In Senior High Sunday School this past week, we discussed Emmanuel, Hebrew for “God with us.” We discussed how the Jews believed that Emmanuel meant that God was on their side. We talked about how the disciples believed that Emmanuel meant that God was physically present with them in the person of Jesus. We discussed how the earliest Christians learned that Emmanuel meant that the Holy Spirit worked within them, through them and between them.

And we talked about how hard those changes in understanding, those revelations, must have been. But with all that change and the crises of faith that must have resulted, the enduring truth was and is still Emmanuel—God is with us.

Those revelations were all given long before we were born; but the revelation of God with us: on our side, incarnated in Jesus Christ, and present with us in the Holy Spirit, is made new each and every day in the way that we love and care for our neighbors and glorify God. The ways in which we see and feel and understand God’s love will change, of that we can be certain, but God’s love will always endure.

Blessings,
Neil

Third week in Advent

December 9, 2010

Thoughts about Advent from the Rev. Rachel Baughman:

I have heard the new Deitrich Bonhoeffer book quoted twice this week in devotionals so I decided to pick up the book myself. As we are in a season of waiting, a condition that Bonhoeffer knew all too well — waiting for the war to end, waiting to be released from prison, waiting for his normal life to resume. (It never did; he was executed by the Nazis in 1945, just weeks before the end of the war.)

One of the themes in Bonhoeffer’s God is in the Manger: Reflections on Advent and Christmas is “mystery.” One of the mysteries he addresses is that of incarnation: why would God, who could have chosen to appear as a powerful king or messiah, choose instead to come to us as a helpless baby? In the manger, Bonhoeffer finds heavenly glory precisely because there is no earthly glory to be had. He looks at the Magnificat of Mary and sees the powerful being brought down from their thrones while the lowly and poor are exalted. “The rich he sends away empty,” declares this section of the Gospel of Luke.

Such passages make us uncomfortable. In 21st-century America, we enjoy peace and untold riches. Our nation is powerful. We have so very much to lose in bowing to the manger. Why would we? Bonhoeffer writes:

“For the great and powerful of this world, there are only two places in which their courage fails them, of which they are afraid deep down in their souls, from which  they shy away. These are the manger and the cross of Jesus Christ. No powerful person dares to approach the manger, and this even includes King Herod. For this is where thrones shake, the mighty fall, the prominent perish, because God is with the lowly.

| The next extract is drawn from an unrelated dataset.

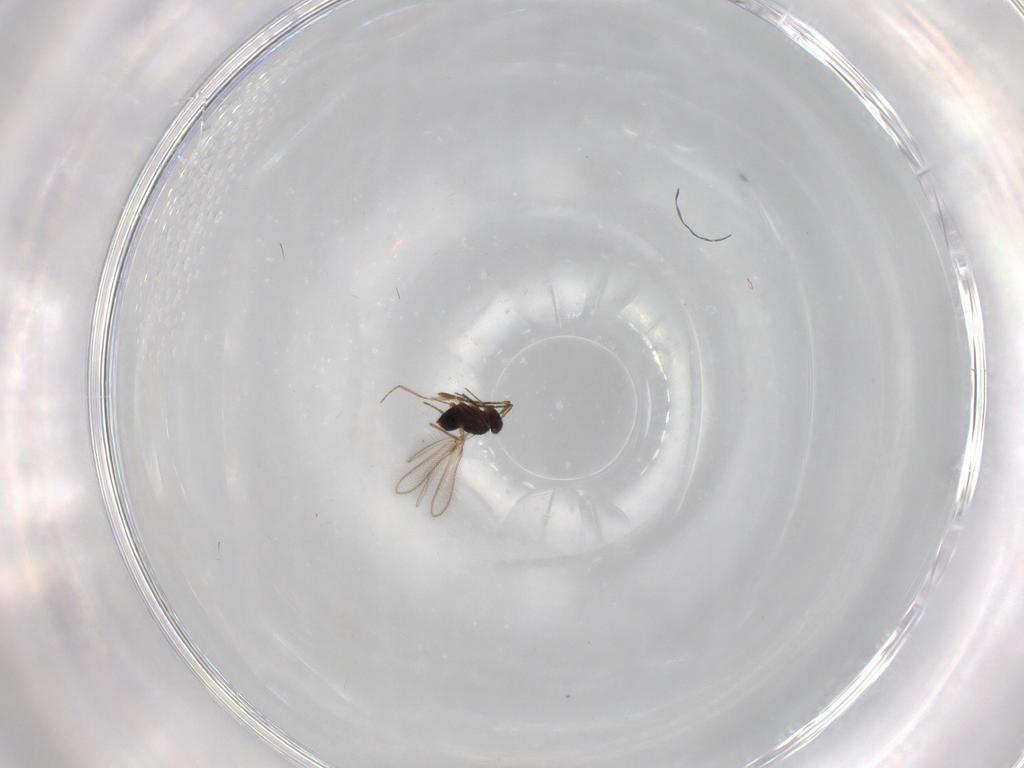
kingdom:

Here the rich come to nothing, because God is with the poor and hungry, but the rich and satisfied he sends away empty. Before Mary, the maid, before the manger of Christ, before God in lowliness, the powerful come to naught; they have no right, no hope; they are judged. . . . “

It’s hard to renounce wealth. It’s nearly impossible to renounce power. Yet Bonhoeffer says this is what the manger requires of us: to become like the God who chose to come in a diaper, weak and dependent. Are we prepared to embrace that bracing mystery?